▸ **THE PROBLEM**
Collect all lines containing the word "values" from the data.
===== THE INPUT =====
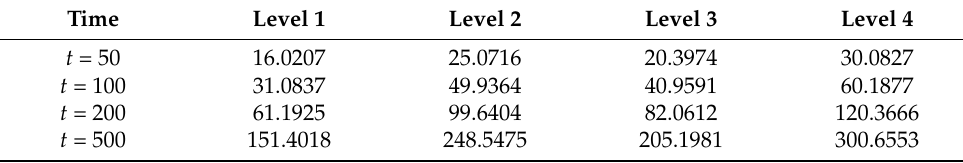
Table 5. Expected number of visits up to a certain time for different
=====
===== THE INPUT =====
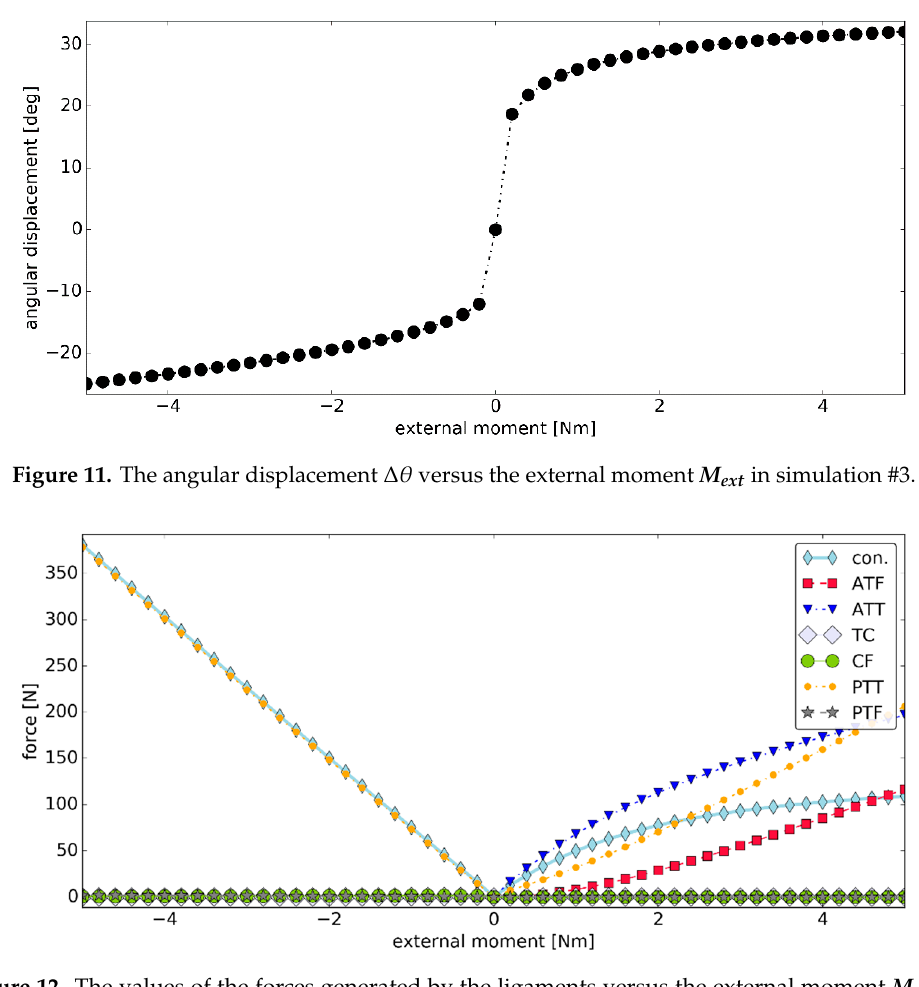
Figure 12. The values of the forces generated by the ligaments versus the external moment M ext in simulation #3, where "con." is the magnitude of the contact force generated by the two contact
=====
===== THE INPUT =====
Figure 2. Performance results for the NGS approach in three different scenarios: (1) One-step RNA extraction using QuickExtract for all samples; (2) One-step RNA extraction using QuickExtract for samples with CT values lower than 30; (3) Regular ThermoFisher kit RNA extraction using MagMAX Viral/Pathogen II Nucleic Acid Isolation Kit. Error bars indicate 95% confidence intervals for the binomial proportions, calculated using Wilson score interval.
=====
▸ **ANSWER BELOW**
Figure 12. The values of the forces generated by the ligaments versus the external moment M ext in simulation #3, where "con." is the magnitude of the contact force generated by the two contact
Figure 2. Performance results for the NGS approach in three different scenarios: (1) One-step RNA extraction using QuickExtract for all samples; (2) One-step RNA extraction using QuickExtract for samples with CT values lower than 30; (3) Regular ThermoFisher kit RNA extraction using MagMAX Viral/Pathogen II Nucleic Acid Isolation Kit. Error bars indicate 95% confidence intervals for the binomial proportions, calculated using Wilson score interval.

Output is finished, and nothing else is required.